Since the passage of the contentious Act, Banerjee has led huge rallies in different parts of Kolkata almost every other day. She has also instructed her party to organise area-wise public meetings against the NRC and CAA.
A senior executive from the poll strategist Prashant Kishor’s firm, Indian Political Action Committee (I-PAC) told The Wire, “The gatherings against CAA and NRC in sub-urban areas and in rural Bengal are quite significant. The TMC’s local leadership has been asked to organise a meeting or rally in their respective areas every alternate day.”
Twists and turns
When Mamata Banerjee on Thursday announced that she won’t attend the meeting of opposition parties called by Congress president Sonia Gandhi against CAA and NRC on January 13, many wondered what she was trying to do.

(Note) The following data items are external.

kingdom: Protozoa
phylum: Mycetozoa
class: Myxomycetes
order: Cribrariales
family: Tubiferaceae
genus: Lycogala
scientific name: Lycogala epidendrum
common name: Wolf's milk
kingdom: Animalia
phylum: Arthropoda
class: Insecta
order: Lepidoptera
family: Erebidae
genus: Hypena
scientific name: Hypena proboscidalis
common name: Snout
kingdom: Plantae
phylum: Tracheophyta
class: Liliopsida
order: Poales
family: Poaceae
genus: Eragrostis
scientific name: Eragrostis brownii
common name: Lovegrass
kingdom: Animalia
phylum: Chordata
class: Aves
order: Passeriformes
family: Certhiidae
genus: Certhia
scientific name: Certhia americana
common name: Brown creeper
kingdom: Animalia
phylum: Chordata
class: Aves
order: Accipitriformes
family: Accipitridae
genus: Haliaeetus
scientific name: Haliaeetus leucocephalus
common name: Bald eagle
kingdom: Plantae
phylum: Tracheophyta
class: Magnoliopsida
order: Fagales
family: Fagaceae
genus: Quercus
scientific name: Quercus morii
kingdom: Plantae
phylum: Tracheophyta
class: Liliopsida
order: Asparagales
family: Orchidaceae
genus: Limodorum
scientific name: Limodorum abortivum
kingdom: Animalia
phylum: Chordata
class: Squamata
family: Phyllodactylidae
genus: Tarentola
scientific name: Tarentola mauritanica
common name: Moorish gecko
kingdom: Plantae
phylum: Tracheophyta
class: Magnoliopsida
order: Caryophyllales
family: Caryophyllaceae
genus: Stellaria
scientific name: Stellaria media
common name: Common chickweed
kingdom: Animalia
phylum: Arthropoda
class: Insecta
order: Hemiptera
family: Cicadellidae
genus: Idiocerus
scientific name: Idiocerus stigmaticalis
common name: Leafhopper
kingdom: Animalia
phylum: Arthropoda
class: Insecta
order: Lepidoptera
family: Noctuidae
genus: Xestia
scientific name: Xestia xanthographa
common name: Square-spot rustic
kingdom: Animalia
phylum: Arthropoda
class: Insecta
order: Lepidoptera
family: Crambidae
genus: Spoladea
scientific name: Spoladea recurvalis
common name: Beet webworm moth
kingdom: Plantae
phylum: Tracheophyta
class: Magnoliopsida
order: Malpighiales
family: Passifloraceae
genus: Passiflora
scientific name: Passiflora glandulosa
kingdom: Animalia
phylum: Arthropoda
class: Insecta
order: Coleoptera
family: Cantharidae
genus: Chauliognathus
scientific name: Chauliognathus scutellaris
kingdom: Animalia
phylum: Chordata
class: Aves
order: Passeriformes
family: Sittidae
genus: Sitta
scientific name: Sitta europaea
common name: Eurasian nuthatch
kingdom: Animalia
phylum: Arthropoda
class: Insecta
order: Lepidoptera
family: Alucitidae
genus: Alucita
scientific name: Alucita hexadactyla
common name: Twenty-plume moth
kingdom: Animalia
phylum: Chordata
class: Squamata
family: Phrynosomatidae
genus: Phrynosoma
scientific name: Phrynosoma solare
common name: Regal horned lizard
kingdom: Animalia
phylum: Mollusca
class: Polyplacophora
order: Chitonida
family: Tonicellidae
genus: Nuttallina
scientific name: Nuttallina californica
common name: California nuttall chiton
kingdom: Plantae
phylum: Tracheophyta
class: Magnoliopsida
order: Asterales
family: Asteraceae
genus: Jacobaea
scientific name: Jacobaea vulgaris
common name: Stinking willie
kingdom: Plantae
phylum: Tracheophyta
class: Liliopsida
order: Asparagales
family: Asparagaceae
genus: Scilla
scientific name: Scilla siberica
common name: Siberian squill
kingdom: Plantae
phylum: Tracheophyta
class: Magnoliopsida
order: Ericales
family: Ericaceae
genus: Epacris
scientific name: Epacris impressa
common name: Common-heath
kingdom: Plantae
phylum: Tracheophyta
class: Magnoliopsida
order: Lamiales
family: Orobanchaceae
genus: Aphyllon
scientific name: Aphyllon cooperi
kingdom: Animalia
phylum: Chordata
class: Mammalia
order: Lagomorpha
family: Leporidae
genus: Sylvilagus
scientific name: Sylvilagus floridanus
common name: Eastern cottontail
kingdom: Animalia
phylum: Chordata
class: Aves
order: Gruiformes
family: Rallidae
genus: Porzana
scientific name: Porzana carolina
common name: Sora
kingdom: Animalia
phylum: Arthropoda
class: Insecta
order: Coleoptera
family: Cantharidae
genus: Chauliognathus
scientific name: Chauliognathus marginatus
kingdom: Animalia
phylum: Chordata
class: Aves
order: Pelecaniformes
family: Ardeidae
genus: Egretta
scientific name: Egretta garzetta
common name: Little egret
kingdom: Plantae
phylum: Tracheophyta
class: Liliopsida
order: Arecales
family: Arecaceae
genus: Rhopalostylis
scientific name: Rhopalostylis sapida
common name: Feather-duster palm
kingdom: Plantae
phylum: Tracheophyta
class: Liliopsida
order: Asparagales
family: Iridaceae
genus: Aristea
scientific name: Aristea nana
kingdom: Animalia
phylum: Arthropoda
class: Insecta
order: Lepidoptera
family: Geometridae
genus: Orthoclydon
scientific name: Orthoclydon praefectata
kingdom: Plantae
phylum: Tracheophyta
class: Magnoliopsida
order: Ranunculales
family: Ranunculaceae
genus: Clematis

“I have decided to boycott the meeting convened by Sonia Gandhi on January 13 in New Delhi as I do not support the violence that the Left and Congress unleashed in West Bengal yesterday (Wednesday),” the chief minister told the state’s assembly. She was referring to instances of violence reported during the nation-wide strike called by trade unions.
Trinamool leader Om Prakash Mishra, however, told The Wire, “The Congress-CPI(M) alliance is trying to paint TMC as the B-team of the BJP. This is unacceptable. Politically and strategically, let the CPI(M) and Congress first decide on who is their primary enemy, is it BJP or TMC.”
Maidul Islam, who teaches political science at the Centre for Studies in Social Sciences in Kolkata, said Banerjee’s decision to skip the opposition party meet is well-thought-out and strategic.
“Civic body elections in West Bengal are scheduled in two months. The state assembly election is due in May next year. By boycotting the opposition’s meet and blaming it on the Congress-CPI(M), she is trying to make the alliance her principal opposition, ignoring the BJP. Her attempt is to split the anti-TMC vote that the saffron party consolidated in the 2019 Lok Sabha election.”
The road to 2021 assembly elections will throw up several such moments in West Bengal, in which the three political forces will attempt to sideline each other. Modi’s visit in the middle of anti-CAA-NRC protests across the state is only the beginning of a long saga of a political dogfight that appears to be in the offing.
Himadri Ghosh is a Kolkata-based journalist.